Data excerpts:
┏━━

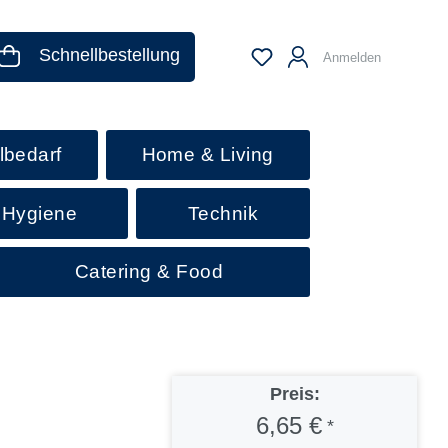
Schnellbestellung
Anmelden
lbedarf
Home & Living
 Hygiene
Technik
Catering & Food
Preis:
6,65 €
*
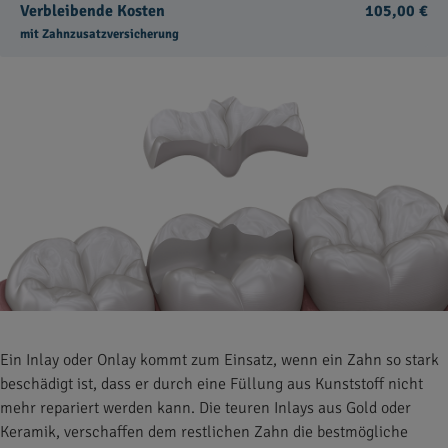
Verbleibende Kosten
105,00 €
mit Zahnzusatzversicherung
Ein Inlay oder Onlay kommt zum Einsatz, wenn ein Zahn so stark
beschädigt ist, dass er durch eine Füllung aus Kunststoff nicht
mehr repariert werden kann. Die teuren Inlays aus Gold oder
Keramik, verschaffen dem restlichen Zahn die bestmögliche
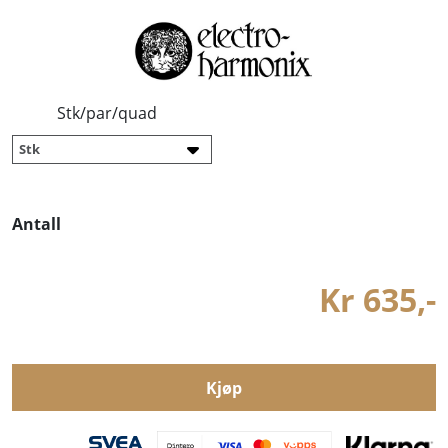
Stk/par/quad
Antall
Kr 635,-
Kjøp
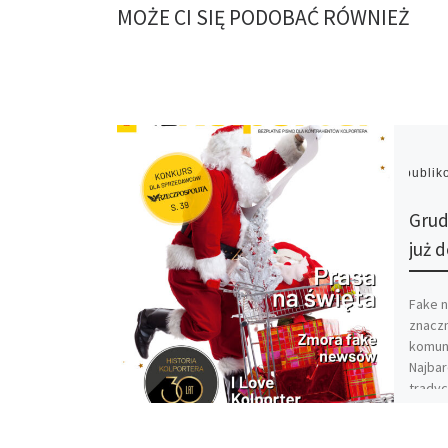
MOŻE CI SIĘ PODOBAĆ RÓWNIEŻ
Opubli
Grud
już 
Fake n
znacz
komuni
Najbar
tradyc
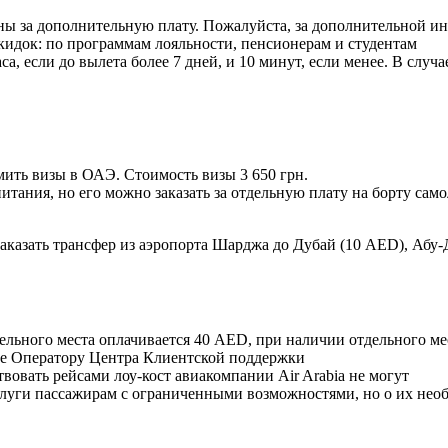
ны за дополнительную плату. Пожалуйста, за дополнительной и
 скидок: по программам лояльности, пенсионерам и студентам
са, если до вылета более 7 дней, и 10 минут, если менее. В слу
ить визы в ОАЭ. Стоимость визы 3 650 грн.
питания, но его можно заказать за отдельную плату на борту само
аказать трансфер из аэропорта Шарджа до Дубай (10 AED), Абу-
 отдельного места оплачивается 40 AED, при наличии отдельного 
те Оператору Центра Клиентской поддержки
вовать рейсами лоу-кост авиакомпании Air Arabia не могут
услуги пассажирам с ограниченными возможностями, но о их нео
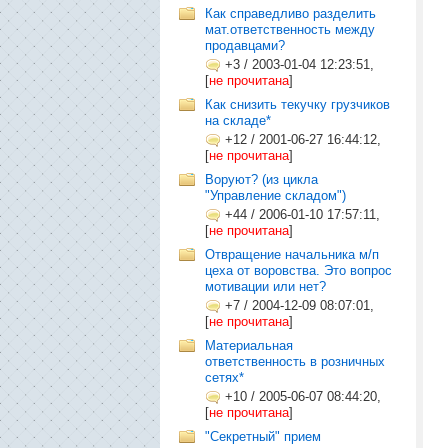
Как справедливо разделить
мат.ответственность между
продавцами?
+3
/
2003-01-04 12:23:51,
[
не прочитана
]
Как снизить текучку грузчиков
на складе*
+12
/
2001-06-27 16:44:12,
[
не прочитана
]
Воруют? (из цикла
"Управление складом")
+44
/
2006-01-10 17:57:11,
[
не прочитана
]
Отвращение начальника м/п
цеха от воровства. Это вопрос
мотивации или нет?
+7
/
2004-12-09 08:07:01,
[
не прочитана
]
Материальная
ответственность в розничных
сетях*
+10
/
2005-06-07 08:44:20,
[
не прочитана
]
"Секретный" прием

┗━━

JOB:
The answer should be one number: how many lines of the data above contain "плату".

RESPONSE AREA:
2